C’était il y a quatre ans. Simone était hospitalisée au CHUM depuis 200 jours. Le centre hospitalier universitaire voulait obtenir une autorisation de la cour pour son hébergement, ce à quoi s’opposait fermement Simone.

Faits à l’origine

Simone vit seule dans son appartement. Elle reconnaît qu’elle ne peut plus tout faire et s’organise pour avoir des services à domicile. Un homme de ménage et de confiance vient toutes les deux semaines. Simone fournit une automobile et une carte de débit à sa cousine qui fait ses courses. Son banquier reçoit ses instructions par téléphone.

Elle s’entretient aussi tous les jours avec Jean-Charles, un ami qu’elle connaît depuis 70 ans.
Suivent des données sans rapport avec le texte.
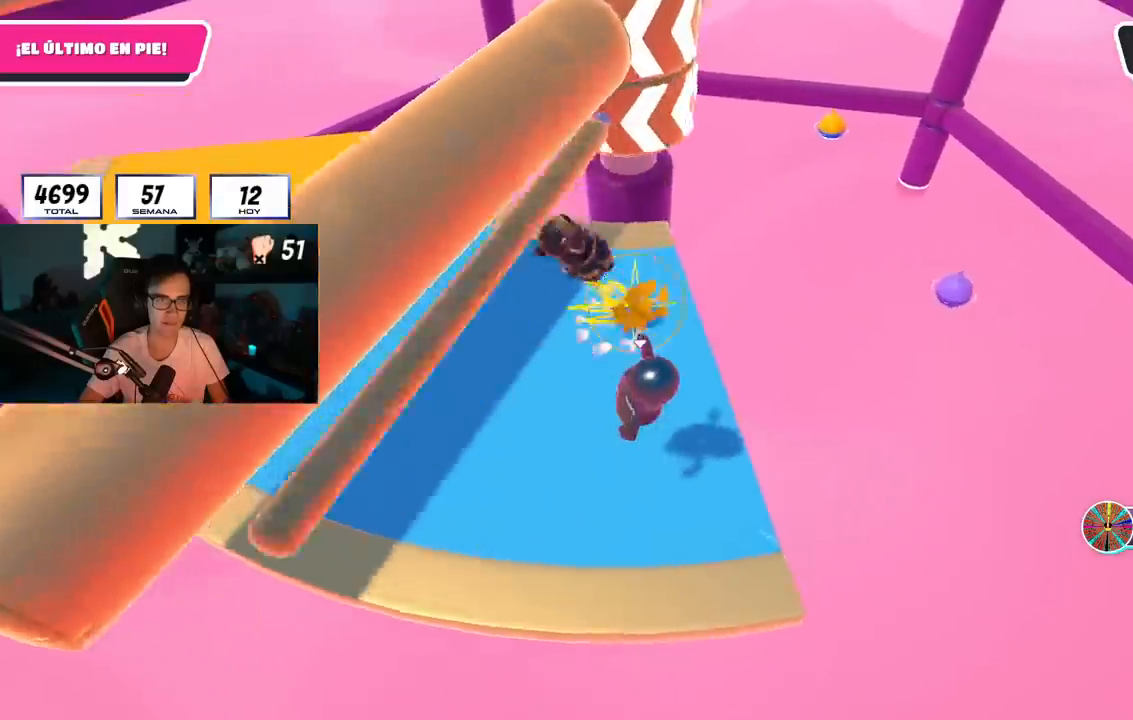
{"buttons": [], "left_stick": "up", "right_stick": "center", "events": [[17, "right_stick", "up-right"], [84, "left_stick", "up"], [84, "right_stick", "center"], [167, "left_stick", "right"], [284, "left_stick", "down"], [367, "left_stick", "left"], [484, "left_stick", "up"]]}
Simone doit recevoir tous les jours une soignante du CLSC pour le changement d’un sac de stomie, installé depuis 10 ans. Quand elle a un besoin urgent de santé, elle compose le 811 pour des services qui ne viennent pas toujours bien qu’ils soient essentiels. Mais, ce qui préoccupe le plus dans la situation de Simone, ce sont ses chutes répétitives à la maison. Des accidents la forcent à appeler le 911, à la suite desquels elle est transportée à l’hôpital.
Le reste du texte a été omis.